Due to the need to carefully switch the feature on and off to catch the correct root domains, that's why I'm suggesting that a script aimed at a specific hosts list to partially convert it, or even creating your own ABP domain-style list to support your specific needs, is likely to give more usable and precise results.

I really don’t understand why we keep talking about hosts files. I’ve never mentioned it other then saying I don’t want to convert it and my example list in the very first post is not a hosts file

I get the whole argument about the risks you’re bringing up but risks were already there before this feature request. For instance

It was reported May 18th and wasn’t fixed till July 1st.

Here’s another

https://nocdn.threat-list.com/1/domains.txt

It literally blocks Amazon.com with the rule ||Amazon.com^

So maybe we shouldn’t trust list maintainers anymore.

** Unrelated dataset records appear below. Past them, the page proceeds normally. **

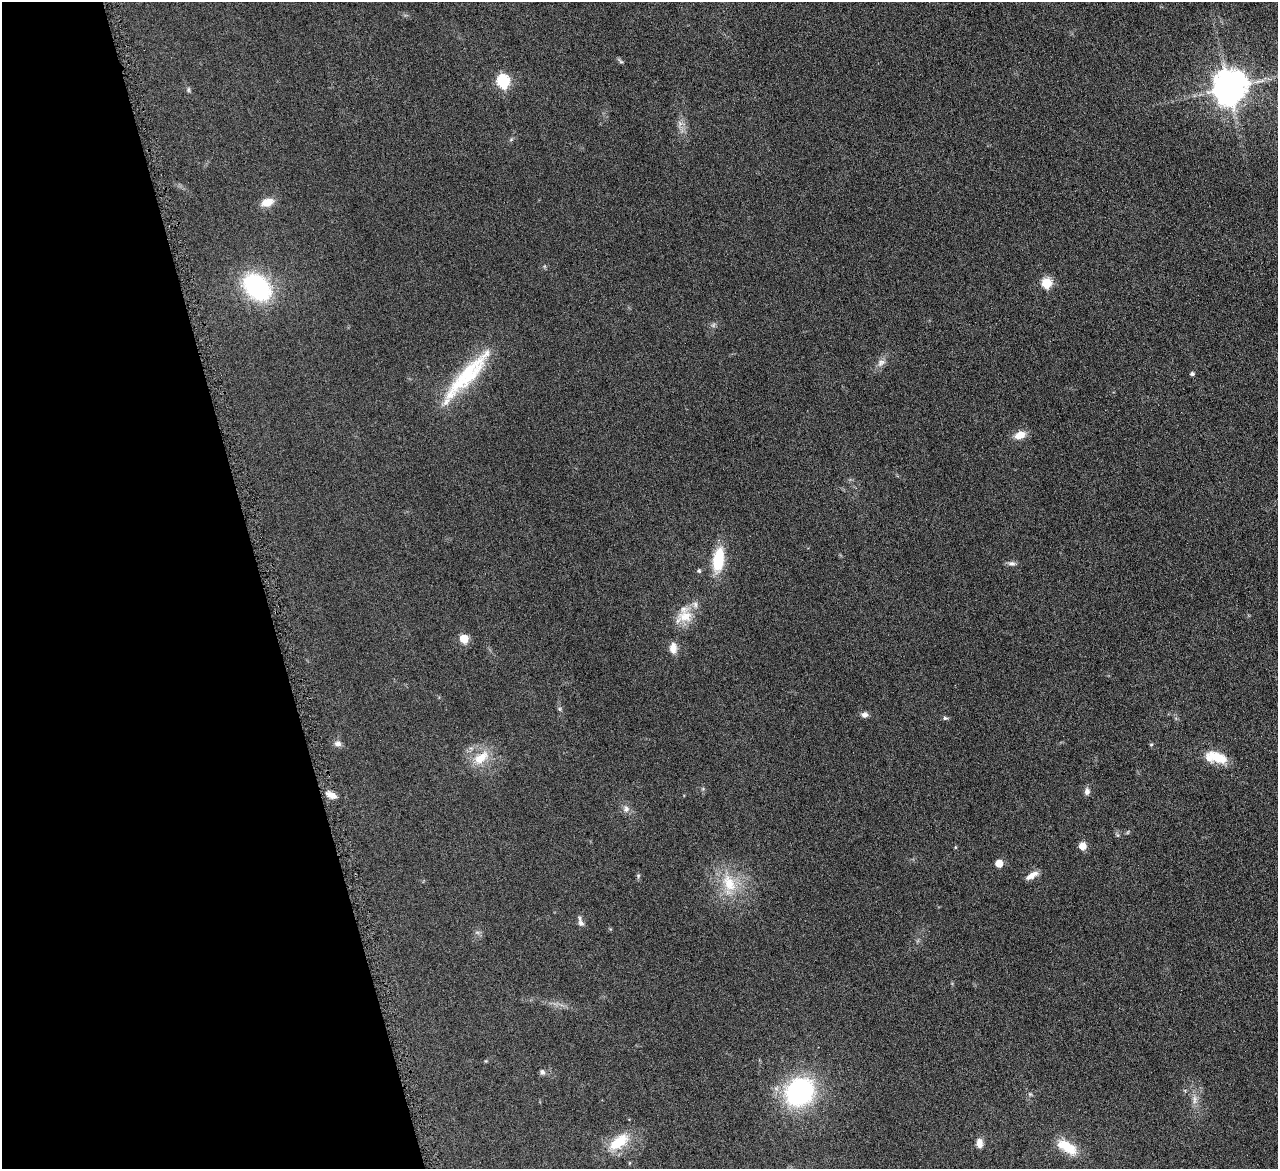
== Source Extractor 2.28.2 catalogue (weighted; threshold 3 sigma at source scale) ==
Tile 5 of 4 x 4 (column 1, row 2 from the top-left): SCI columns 6-1281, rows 2608-3774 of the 5114 x 5096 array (HDU 1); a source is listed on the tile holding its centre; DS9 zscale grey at full resolution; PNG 1280 x 1171 px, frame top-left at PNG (2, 2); no overlay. Shown black and unused: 20% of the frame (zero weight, under 4 of 8 exposures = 1% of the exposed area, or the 3 px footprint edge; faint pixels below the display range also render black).
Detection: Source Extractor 2.28.2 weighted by HDU 2 'WHT'; one run over the whole footprint, this tile lists its part. Background 0.0891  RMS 0.0087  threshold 0.0355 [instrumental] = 3 sigma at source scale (4.09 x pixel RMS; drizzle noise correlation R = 1.36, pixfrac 0.8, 0.05/0.05 arcsec/px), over >= 5 px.
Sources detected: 42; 1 inside a brighter object's white glare — not listed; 1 inside a brighter listed object's ellipse — not listed separately; the other 40 listed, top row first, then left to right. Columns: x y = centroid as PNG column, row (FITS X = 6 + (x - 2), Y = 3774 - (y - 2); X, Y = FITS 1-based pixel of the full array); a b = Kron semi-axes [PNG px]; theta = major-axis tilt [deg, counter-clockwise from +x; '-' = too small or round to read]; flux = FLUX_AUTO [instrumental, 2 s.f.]
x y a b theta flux
621 62 6 4 -19 1.2
503 81 6 6 - 100
1229 88 9 8 - 1600
188 90 8 4 -82 1.3
267 202 14 9 19 9.5
1046 283 5 5 - 49
257 287 25 18 -44 100
881 363 12 8 36 4
1192 374 5 5 - 1.5
466 376 88 17 48 58
1020 435 11 8 21 9.8
718 560 28 12 83 27
1012 563 11 6 -6 2.6
699 571 5 5 - 1.3
685 616 27 17 24 16
464 639 5 5 - 30
673 648 13 8 90 6.8
560 709 6 4 -71 1.2
865 715 7 6 - 3.3
945 718 7 5 -1 1.4
338 744 9 7 -6 3.1
1151 744 6 4 2 0.75
1218 757 29 12 -21 17
481 758 22 12 37 16
1087 791 9 6 80 2.9
331 795 13 6 -20 5.5
626 809 10 8 80 3.5
1082 846 5 5 - 14
955 847 4 4 - 0.78
999 863 5 5 - 18
1032 875 15 6 31 5.8
638 876 5 5 - 1.1
729 883 29 17 -66 27
581 923 10 7 -59 3.1
542 1072 6 6 - 2.3
799 1092 34 28 42 100
1194 1099 16 5 90 4.2
619 1142 24 12 35 24
979 1143 9 6 -88 6.1
1067 1147 28 13 -31 18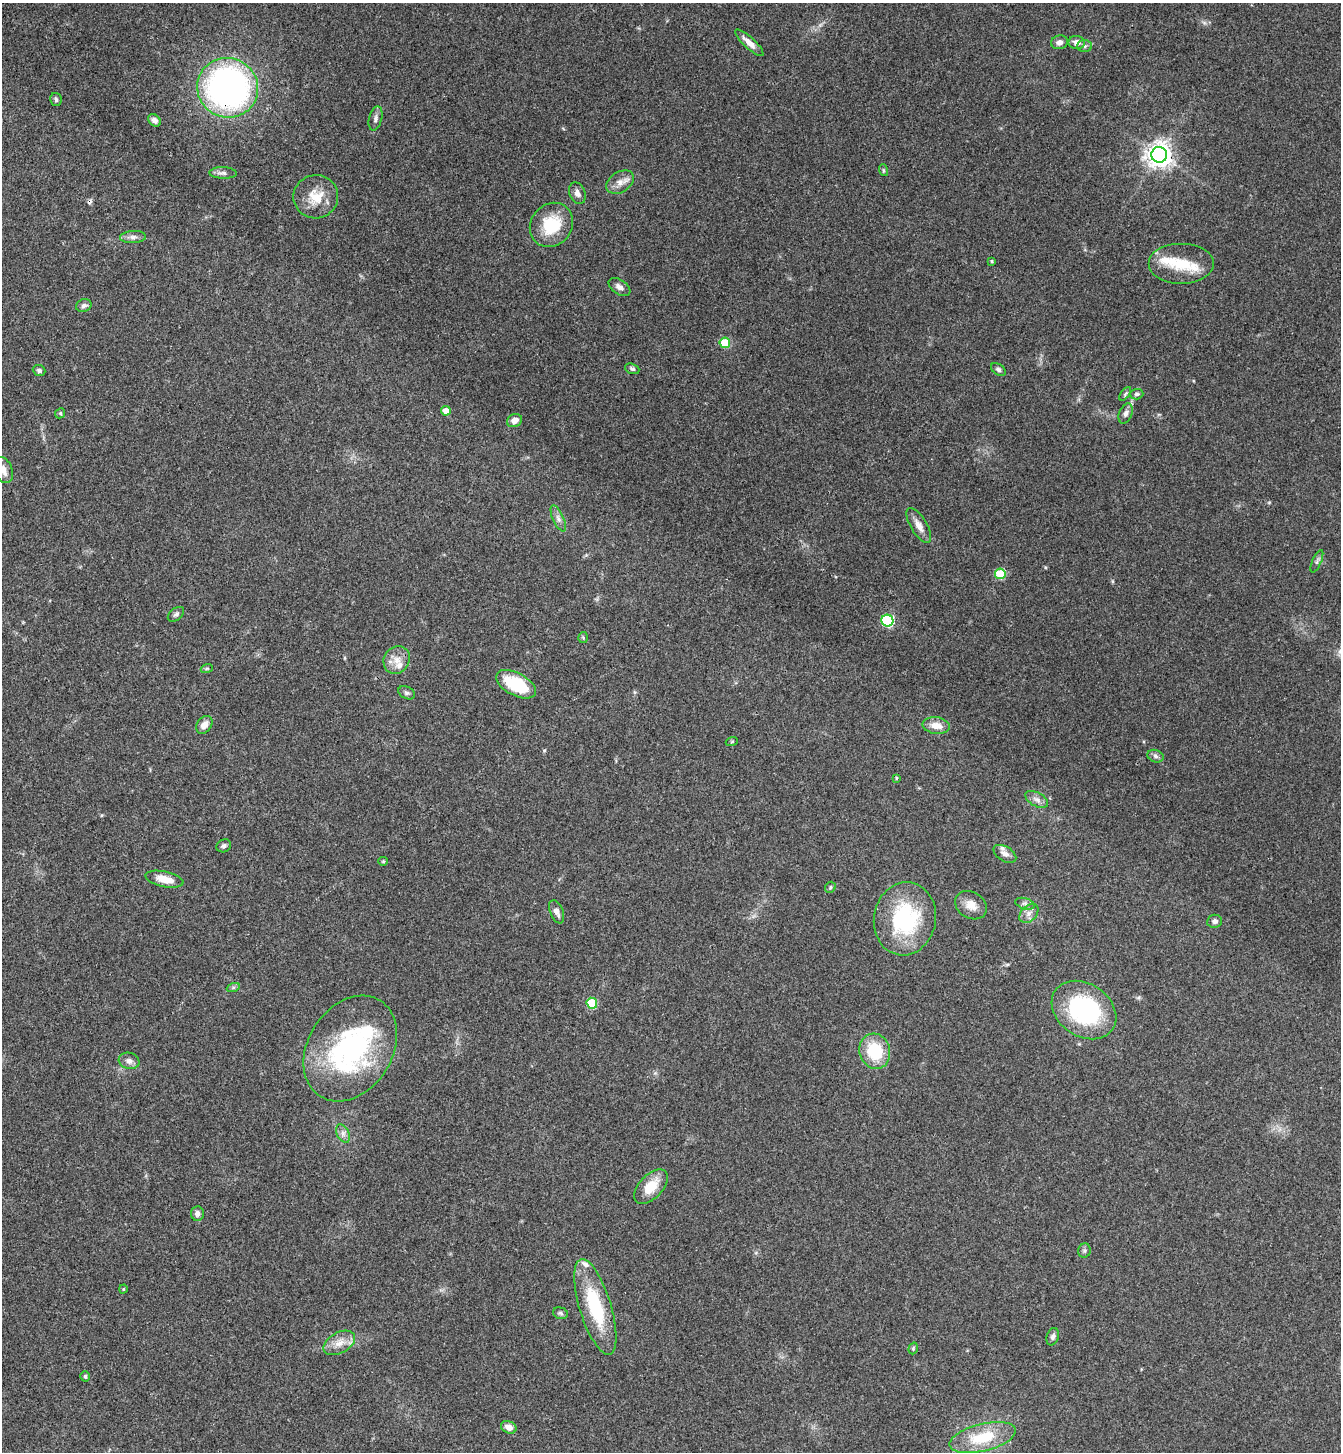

The whole point of this feature request is to take the middle man out, the bash script and the cron job. That’s it.

The assumptions of the risks are present with or without the feature request.

The type of list you reference in your opening post is a list in so-called "hosts format" – a list of domain names, one per line, sometimes preceeded by 0.0.0.0 or 127.0.0.1. Pi-hole reads the domains from these lists during a Gravity update.

Your feature request is wondering about a way to convert these lists into ABP wildcard domain format during processing. Pi-hole can also understand lists which have domains listed in this format and they are treated as wildcard domains.

The points made in response are pointing out that such a conversion involves making assumptions about the root domains to use, which will result in over-blocking (I gave an AWS example), or else blocking possible subdomains of known subdomains, which likely offers no value.

This would be a per list feature set to default off.

Any bad rules only affect that user not basically the entire pihole community.

I don’t have to manage scripts and cron jobs or create new scripts

Bad rules exist before this request and have broken the internet before and unfortunately it will happen again.

If everyone assumes I don’t understand what and how /etc/hosts works, or what hosts files look like or the difference between an Adblock rule or hosts file rule or technically a line that contains a domain but doesn’t look or act like a hosts file but gets treated like as if it were a hosts file then that’s fine.

If pihole only wants to ingests lists then thats fine. I see huge value and convenience in a feature like this.

But at this point I don’t think anyone’s on point and or sees value so looks like I’ll go the scripting way.

I would say state your case (which you have) and answer the questions that come up, then see how many votes it gets. I'm willing to bet if a lot of votes are cast, they'll look at the suggestion.

This would be a good feature/option, to be able to convert specific list(s) to wild card. As mentioned, default option is off, but allows the user to override and convert to wildcard if they would like. Risk/outcome is completely with the end user. Worst case, toggle if off again. Just like on a per list you can enable/disable, you could also convert to wildcard on a per list basis. Generally you wouldn't use the toggle, but on certain specific list(s), you could now have the option. As in the example, if I have a specific list of known bad malicious domains, maybe I would like to block all subdomains as well, and this would now allow to easily convert that specific list, and automatically convert there after whenever that list updates.